Ihre Einteilung in melodisch relevante und artikulatorisch relevante „litterae“/Buchstaben ist problematisch, da ihre Verwendung vielschichtig ist.
celeriter
Das celeriter verhindert das Ausbreiten einer Neume: c = gehe weiter, verweile nicht.
Bei der Clivis ermöglicht es, drei Kategorien darzustellen: kurrent (mit c), mittlerer Wert (ohne Zusatz), nicht kurrent (episemiert). Während der grundsätzlich impulsive Pes mit zwei Kategorien auskommt, kurrent (rund in H - verbunden in MR) oder nicht kurrent (eckig in H - unverbunden in MR), wird die grundsätzlich ruhige Clivis in drei Kategorien dargestellt: die normale Form stellt den mittleren Wert dar, episemiert ist die Clivis nicht kurrent, soll die Clivis flüssig gesungen werden, bekommt sie ein „c“ = celeriter. In circa einem Drittel der Fälle hat die Clivis diese Form. MR kennt diese Unterscheidungen nicht, es gibt nur eine einzige Graphie der Clivis.

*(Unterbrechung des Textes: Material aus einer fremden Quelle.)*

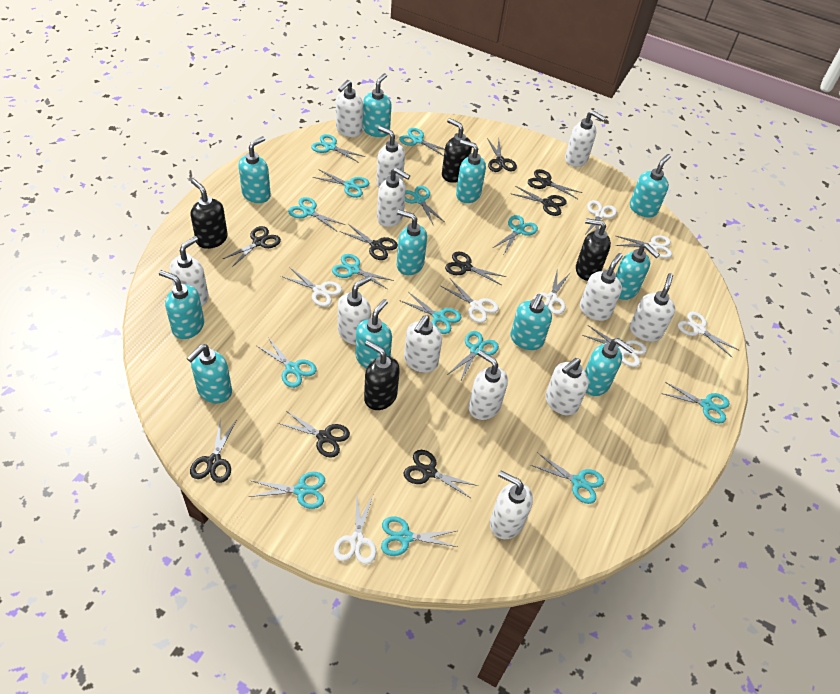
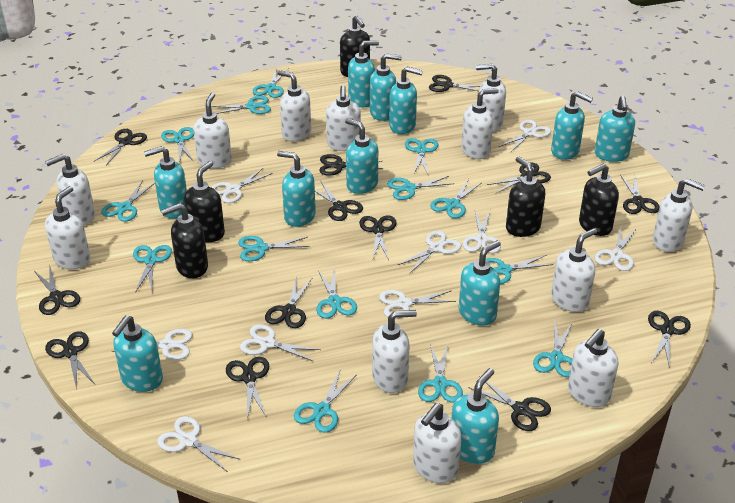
black scissors: 9 -> 13
black soap dispenser: 4 -> 5
white scissors: 8 -> 9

celeriter - statim - exspectare
Steht das „celeriter“ am Centoübergang, so zeigt es einerseits den Beginn eines neuen Cento an, für eine notenlose Gedächtniskultur sehr hilfreich, andererseits legt es abwechselnd mit „statim“ und „exspectare“ fest, in welcher Sprechlogik die Antiphon vorzutragen ist, wo Satzteile zu verbinden sind „c“, wo die Teile klar voneinander zu trennen sind „x“ und wo ein Satz ruhig abzurunden ist, dann aber sofort (statim) weiter gesprochen werden soll „st“.
Zwei Beispiele, die ähnlich strukturiert sind (INC Vrgstr = Vorspann + BIN triff + TER) aber sehr unterschiedlichen „Sprachstress“ aufweisen:
0269 „Laverunt stolas suas / et candidas eas fecerunt in sanguine agni.“ der zweite und dritte Teil des Textes fließen in einem, ungegliedert zum Schluss.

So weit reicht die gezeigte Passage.